Quantitative perturbation-based analysis of gene expression predicts enhancer activity in early Drosophila embryo
Rupinder Sayal,
Jacqueline M Dresch,
Irina Pushel,
Benjamin R Taylor,
David N Arnosti
Affiliations
Rupinder Sayal
Department of Biochemistry and Molecular Biology, Michigan State University, East Lansing, United States; Department of Biochemistry, DAV University, Jalandhar, India
Jacqueline M Dresch
Department of Mathematics, Michigan State University, East Lansing, United States; Department of Mathematics and Computer Science, Clark University, Worcester, United States
Irina Pushel
Department of Biochemistry and Molecular Biology, Michigan State University, East Lansing, United States; Stowers Institute for Medical Research, Kansas City, United States
Benjamin R Taylor
Department of Computer Science and Engineering, Michigan State University, East Lansing, United States; School of Computer Science, Georgia Institute of Technology, Atlanta, United States
Enhancers constitute one of the major components of regulatory machinery of metazoans. Although several genome-wide studies have focused on finding and locating enhancers in the genomes, the fundamental principles governing their internal architecture and cis-regulatory grammar remain elusive. Here, we describe an extensive, quantitative perturbation analysis targeting the dorsal-ventral patterning gene regulatory network (GRN) controlled by Drosophila NF-κB homolog Dorsal.
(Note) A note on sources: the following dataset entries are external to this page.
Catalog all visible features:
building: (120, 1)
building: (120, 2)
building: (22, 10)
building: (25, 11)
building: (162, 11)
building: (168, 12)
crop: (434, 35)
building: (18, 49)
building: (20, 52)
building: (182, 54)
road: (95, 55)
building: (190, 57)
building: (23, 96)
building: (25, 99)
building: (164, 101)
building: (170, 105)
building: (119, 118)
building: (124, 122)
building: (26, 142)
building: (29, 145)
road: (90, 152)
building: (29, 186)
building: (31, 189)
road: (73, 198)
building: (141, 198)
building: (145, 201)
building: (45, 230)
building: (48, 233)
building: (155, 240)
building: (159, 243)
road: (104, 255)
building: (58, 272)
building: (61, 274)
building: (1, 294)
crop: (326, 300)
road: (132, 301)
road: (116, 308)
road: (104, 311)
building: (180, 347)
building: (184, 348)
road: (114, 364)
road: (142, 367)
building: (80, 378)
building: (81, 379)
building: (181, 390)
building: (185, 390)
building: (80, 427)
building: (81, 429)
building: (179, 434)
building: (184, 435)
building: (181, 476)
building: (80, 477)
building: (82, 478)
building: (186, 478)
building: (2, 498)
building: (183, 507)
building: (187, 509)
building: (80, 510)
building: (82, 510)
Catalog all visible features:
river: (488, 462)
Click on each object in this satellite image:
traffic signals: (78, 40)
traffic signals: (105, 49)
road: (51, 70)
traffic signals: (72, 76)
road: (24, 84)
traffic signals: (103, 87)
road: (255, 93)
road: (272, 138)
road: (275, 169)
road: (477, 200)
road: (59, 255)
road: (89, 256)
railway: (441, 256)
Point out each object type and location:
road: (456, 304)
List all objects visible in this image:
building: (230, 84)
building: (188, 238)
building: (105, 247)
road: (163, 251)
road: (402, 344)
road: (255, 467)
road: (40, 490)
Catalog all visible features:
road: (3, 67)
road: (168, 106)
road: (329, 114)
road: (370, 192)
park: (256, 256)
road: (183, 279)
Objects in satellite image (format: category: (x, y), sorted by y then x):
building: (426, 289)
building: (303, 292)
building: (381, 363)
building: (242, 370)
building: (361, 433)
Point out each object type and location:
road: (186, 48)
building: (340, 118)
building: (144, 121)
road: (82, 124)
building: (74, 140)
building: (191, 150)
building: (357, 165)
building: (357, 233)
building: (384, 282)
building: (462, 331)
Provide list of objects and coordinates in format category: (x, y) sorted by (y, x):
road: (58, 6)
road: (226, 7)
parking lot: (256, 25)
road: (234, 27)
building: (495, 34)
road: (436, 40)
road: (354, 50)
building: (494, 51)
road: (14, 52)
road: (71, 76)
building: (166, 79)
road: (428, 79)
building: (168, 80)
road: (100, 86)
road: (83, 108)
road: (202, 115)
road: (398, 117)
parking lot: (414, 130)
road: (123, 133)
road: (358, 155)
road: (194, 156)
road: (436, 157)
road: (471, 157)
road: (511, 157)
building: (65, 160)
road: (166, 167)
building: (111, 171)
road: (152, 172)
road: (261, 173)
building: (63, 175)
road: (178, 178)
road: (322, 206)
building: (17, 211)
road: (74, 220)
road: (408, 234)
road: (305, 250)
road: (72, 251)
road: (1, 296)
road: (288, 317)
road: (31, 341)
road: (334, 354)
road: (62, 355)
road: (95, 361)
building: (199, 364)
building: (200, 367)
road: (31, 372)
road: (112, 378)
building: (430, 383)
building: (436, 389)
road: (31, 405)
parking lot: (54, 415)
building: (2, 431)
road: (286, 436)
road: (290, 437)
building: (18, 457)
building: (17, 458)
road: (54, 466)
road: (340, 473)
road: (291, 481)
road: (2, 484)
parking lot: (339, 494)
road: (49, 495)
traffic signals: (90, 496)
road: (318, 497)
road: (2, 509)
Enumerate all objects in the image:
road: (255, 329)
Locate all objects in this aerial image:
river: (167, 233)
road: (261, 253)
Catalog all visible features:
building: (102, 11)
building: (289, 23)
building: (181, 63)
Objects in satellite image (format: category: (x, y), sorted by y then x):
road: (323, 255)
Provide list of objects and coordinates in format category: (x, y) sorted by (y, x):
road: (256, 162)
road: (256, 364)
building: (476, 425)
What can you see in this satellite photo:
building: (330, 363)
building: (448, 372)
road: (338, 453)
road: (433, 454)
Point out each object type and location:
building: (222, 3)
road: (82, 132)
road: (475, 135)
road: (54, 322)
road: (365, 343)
To understand transcription factor interactions on enhancers, we employed an ensemble of mathematical models, testing effects of cooperativity, repression, and factor potency. Models trained on the dataset correctly predict activity of evolutionarily divergent regulatory regions, providing insights into spatial relationships between repressor and activator binding sites. Importantly, the collective predictions of sets of models were effective at novel enhancer identification and characterization. Our study demonstrates how experimental dataset and modeling can be effectively combined to provide quantitative insights into cis-regulatory information on a genome-wide scale.